Samenvatting
– De incidentie van het Barrett-carcinoom is de laatste 20 jaar bijna verzesvoudigd.
– Barrett-oesofagus wordt gedefinieerd als de aanwezigheid van metaplastisch cilinderepitheel in de slokdarm in continuïteit met het maagslijmvlies. Het wordt beschouwd als een verworven afwijking, die ontstaat onder invloed van chronische (duodeno)gastro-oesofageale reflux.
– Vooral het intestinale type cilinderepitheel geeft een sterk verhoogd risico voor maligne ontaarding.
– Het is raadzaam patiënten met een Barrett-oesofagus regelmatig endoscopisch te controleren, waarbij uitgebreid weefselbiopten dienen te worden genomen.
– De aanwezigheid van Barrett-epitheel zonder dysplasie of met slechts matige dysplasie vormt op zichzelf geen indicatie voor een aanvullende behandeling.
– Ernstige dysplasie vormt een indicatie voor een profylactische resectie. Operatieve therapie is de eerste keus bij de in opzet curatieve behandeling van het Barrett-carcinoom.
(Geen onderwerp)
Wijchen, mei 1997,
Het overzichtsartikel van Kruyt et al. (1997:869-73) spitst zich toe op het tijdig herkennen van het te verwachten adenocarcinoom. Curatie is misschien mogelijk in een vroeg stadium. Mijns inziens moet de slokdarmresectie bij voorkeur plaatshebben voordat het carcinoom ontstaan is.
Van de mensen bij wie de Barrett-afwijking wordt vastgesteld heeft 4,5 tot 20% retrosternale klachten. Deze symptomen moeten ook bestreden worden. De oorzaak van ‘Barrett’ is (duodeno)gastro-oesofageale reflux, mogelijk vooral veroorzaakt door een gestoorde functie van de onderste oesofagussfincter. De antirefluxoperatie (bijvoorbeeld volgens Nissen of Belsey) komt dan in aanmerking en mag niet afgewezen worden als een te invasieve behandeling met een te geringe succeskans.

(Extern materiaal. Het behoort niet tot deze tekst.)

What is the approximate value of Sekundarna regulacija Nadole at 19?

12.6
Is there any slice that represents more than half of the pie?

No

Mijn conclusie is dat de Barrett-slokdarm een zo ernstige aandoening is dat de gastro-enteroloog en de chirurg van het begin af samen het beleid moeten bepalen. Een agressieve houding is geïndiceerd.
(Geen onderwerp)
Amsterdam, juni 1997,
Wij danken collega Joosten voor zijn reactie, waarin hij wijst op het belang van het verrichten van een slokdarmresectie voordat in een aanwezig Barrett-segment een adenocarcinoom ontstaat. De incidentie van het adenocarcinoom bij patiënten met een Barrett-oesofagus is echter (slechts) 1:200 per jaar.1 Indien Barrett-metaplasie zonder dysplasie zou worden gehanteerd als indicatie voor operatieve resectie, zou deze ingrijpende procedure in de overgrote meerderheid der gevallen onnodig worden uitgevoerd. Om dit te voorkomen wordt slechts dan een ‘profylactische’ slokdarmresectie geadviseerd indien er sprake is van een door twee onafhankelijke pathologen bevestigde ernstige dysplasie bij een patiënt met een acceptabel operatierisico. Onder deze omstandigheden wordt de kans op het vinden van verborgen vroeg carcinoom geschat op 40%.

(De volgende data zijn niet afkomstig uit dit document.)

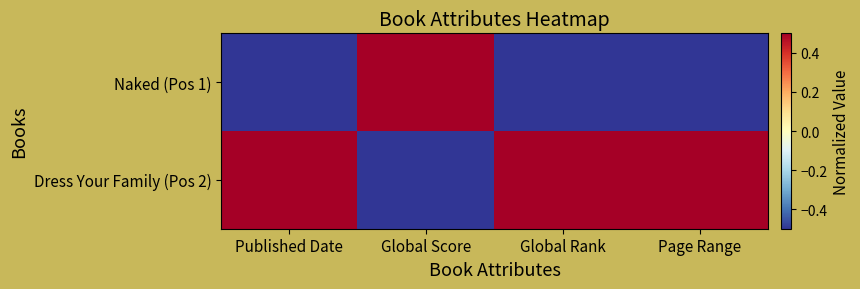

Reading right to left, extract all data points from this chart.

Naked (Pos 1): Page Range=-0.5	Global Rank=-0.5	Global Score=0.5	Published Date=-0.5
Dress Your Family (Pos 2): Page Range=0.5	Global Rank=0.5	Global Score=-0.5	Published Date=0.5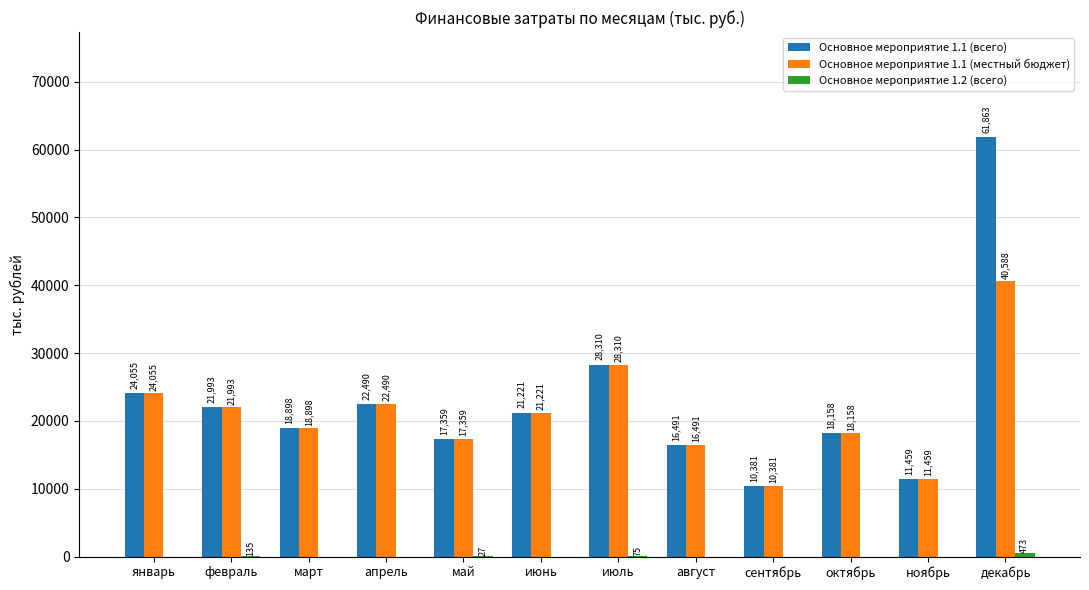

At which category does the chart reach its peak across all series?

декабрь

Een antirefluxoperatie leidt, evenals zuurremmende medicatie, niet of slechts in geringe mate tot regressie van het Barrett-slijmvlies.23 Of na een succesvolle antirefluxingreep de kans op maligne ontaarding in een Barrett-segment afneemt, is niet bekend. Op dit moment wordt vanuit het Verenigd Koninkrijk een internationaal, gerandomiseerd onderzoek gecoördineerd, waarbij in dit opzicht het effect van zuurremmende medicatie vergeleken wordt met dat van antirefluxchirurgie. Vooralsnog zijn er, naar onze mening, onvoldoende argumenten om een Barrett-oesofagus te beschouwen als indicatie voor antirefluxchirurgie.
Hameeteman W, Tytgat GNJ, Houthoff HJ, Tweel JG van den. Barrett's esophagus: development of dysplasia and adenocarcinoma. Gastroenterology 1989;96:1249-56.
Williamson WA, Ellis jr FH, Gibb SP, Shahian DM, Aretz HT. Effect of antireflux operation on Barrett's mucosa. Ann Thorac Surg 1990;49:537-42.
Sagar PM, Ackroyd R, Hosie KB. Patterson JE, Stoddard CJ, Kingsnorth AN. Regression and progression of Barrett's oesophagus after antireflux surgery. Br J Surg 1995;82:806-10.